(Stored dataset items)
■ ■ ■ ■ ■

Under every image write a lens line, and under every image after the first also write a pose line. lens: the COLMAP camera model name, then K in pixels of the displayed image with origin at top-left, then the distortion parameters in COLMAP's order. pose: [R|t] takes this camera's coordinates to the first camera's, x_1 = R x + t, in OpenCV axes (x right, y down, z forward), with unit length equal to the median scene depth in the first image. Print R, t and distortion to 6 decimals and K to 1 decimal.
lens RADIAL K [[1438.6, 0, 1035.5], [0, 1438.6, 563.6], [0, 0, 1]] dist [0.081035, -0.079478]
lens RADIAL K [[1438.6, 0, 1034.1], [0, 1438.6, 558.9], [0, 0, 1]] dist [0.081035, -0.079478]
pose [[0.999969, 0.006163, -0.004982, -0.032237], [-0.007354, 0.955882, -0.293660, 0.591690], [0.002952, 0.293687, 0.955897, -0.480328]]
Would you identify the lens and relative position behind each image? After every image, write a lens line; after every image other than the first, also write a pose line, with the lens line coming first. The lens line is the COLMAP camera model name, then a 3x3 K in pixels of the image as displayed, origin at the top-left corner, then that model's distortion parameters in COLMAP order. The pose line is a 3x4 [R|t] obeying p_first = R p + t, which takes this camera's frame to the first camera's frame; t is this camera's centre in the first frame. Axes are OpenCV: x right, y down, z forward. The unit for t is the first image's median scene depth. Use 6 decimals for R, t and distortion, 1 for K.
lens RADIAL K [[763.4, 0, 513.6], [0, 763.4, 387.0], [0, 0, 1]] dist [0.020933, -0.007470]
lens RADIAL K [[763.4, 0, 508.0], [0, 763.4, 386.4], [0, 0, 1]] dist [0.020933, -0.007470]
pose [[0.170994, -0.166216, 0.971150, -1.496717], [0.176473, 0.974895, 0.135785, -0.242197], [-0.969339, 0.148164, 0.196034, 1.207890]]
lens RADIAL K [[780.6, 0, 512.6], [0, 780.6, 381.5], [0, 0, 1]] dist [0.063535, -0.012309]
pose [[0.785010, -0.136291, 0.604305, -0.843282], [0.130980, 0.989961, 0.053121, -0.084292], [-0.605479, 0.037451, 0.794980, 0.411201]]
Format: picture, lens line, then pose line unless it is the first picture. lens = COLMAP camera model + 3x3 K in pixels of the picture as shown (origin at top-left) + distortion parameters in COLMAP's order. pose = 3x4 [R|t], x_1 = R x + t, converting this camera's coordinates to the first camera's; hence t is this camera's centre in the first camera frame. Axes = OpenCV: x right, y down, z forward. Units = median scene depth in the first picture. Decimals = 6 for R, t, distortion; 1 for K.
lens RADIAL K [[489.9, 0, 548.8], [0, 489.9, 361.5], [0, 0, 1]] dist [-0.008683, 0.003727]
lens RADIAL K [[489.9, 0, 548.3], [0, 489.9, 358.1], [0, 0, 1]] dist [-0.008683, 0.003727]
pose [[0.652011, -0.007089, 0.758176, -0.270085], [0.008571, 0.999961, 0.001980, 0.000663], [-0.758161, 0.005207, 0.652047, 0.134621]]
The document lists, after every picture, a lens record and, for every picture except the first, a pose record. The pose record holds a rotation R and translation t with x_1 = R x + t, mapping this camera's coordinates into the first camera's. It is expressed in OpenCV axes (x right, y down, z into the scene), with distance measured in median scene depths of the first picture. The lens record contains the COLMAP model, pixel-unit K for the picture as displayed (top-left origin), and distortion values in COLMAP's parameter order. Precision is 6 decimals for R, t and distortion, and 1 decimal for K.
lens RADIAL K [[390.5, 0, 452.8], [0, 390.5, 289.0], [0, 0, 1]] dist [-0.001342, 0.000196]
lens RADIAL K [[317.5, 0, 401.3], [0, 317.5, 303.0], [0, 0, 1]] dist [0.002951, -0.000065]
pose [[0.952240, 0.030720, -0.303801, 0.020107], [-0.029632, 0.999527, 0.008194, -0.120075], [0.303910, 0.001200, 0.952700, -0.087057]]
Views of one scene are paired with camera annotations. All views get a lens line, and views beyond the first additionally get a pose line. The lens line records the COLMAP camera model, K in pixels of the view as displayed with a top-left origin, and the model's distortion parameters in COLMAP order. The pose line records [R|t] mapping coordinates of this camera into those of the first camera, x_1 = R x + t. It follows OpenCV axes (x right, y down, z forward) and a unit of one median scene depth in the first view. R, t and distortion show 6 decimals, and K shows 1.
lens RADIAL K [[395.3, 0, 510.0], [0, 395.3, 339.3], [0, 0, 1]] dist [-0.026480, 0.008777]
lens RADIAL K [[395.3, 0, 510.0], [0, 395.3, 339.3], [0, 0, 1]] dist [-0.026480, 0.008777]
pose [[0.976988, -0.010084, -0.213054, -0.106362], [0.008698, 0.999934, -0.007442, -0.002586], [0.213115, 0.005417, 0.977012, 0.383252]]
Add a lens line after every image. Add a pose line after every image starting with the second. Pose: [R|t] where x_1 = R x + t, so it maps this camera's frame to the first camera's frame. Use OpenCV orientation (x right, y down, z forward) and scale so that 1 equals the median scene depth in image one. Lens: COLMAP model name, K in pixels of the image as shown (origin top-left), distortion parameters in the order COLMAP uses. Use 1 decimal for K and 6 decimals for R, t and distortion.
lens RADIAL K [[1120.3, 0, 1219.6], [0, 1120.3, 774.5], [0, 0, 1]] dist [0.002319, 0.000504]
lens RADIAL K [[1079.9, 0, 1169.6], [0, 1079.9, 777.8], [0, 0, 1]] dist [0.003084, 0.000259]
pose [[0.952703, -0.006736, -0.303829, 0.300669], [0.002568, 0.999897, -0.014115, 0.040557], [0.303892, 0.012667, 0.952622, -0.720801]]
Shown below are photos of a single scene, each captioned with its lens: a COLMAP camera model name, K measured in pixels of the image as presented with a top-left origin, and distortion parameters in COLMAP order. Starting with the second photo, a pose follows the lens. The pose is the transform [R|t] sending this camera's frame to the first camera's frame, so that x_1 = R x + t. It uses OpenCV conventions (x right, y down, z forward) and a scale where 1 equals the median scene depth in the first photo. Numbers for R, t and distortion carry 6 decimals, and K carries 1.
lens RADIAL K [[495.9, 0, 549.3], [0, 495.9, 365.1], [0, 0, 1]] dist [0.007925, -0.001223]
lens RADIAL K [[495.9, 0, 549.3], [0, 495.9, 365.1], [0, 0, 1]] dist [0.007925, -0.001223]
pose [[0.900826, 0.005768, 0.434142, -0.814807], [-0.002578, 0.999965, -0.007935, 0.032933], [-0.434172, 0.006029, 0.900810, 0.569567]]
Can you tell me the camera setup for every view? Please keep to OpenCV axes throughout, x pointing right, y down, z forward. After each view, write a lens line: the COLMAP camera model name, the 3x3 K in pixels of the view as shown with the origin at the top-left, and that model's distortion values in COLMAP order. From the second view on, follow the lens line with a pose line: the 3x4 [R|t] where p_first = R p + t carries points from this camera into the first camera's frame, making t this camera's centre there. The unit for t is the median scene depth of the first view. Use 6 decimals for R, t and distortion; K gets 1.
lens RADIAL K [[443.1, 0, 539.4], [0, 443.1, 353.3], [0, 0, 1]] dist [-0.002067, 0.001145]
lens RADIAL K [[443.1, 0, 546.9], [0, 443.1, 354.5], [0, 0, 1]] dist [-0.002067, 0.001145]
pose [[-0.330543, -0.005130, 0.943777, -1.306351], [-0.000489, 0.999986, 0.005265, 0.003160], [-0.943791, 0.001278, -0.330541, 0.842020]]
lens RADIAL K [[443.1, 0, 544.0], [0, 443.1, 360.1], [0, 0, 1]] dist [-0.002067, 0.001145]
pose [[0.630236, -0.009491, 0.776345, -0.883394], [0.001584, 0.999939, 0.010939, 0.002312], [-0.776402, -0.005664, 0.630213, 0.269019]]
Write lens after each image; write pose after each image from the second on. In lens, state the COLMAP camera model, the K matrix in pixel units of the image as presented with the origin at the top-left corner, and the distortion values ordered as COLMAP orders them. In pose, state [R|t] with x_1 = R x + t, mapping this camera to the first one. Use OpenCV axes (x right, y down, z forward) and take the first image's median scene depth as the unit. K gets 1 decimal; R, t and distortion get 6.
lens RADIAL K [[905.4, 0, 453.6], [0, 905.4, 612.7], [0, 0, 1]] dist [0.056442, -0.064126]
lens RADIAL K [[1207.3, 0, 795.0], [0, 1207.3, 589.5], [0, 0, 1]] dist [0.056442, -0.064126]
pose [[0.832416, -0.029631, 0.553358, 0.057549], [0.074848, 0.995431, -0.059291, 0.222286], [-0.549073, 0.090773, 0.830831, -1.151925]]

■ ■ ■ ■ ■

§ PROBLEM REQUIREMENTS: Rewrite the records from the line containing "The document lists, after" through the line containing "0.001200, 0.952700, -0.087057]]" as a Markdown table with the columns Number and Record line, leaving out blank lines.

§ RESPONSE TO THIS TASK:
| Number | Record line |
|---|---|
| 1 | The document lists, after every picture, a lens record and, for every picture except the first, a pose record. The pose record holds a rotation R and translation t with x_1 = R x + t, mapping this camera's coordinates into the first camera's. It is expressed in OpenCV axes (x right, y down, z into the scene), with distance measured in median scene depths of the first picture. The lens record contains the COLMAP model, pixel-unit K for the picture as displayed (top-left origin), and distortion values in COLMAP's parameter order. Precision is 6 decimals for R, t and distortion, and 1 decimal for K. |
| 2 | lens RADIAL K [[390.5, 0, 452.8], [0, 390.5, 289.0], [0, 0, 1]] dist [-0.001342, 0.000196] |
| 3 | lens RADIAL K [[317.5, 0, 401.3], [0, 317.5, 303.0], [0, 0, 1]] dist [0.002951, -0.000065] |
| 4 | pose [[0.952240, 0.030720, -0.303801, 0.020107], [-0.029632, 0.999527, 0.008194, -0.120075], [0.303910, 0.001200, 0.952700, -0.087057]] |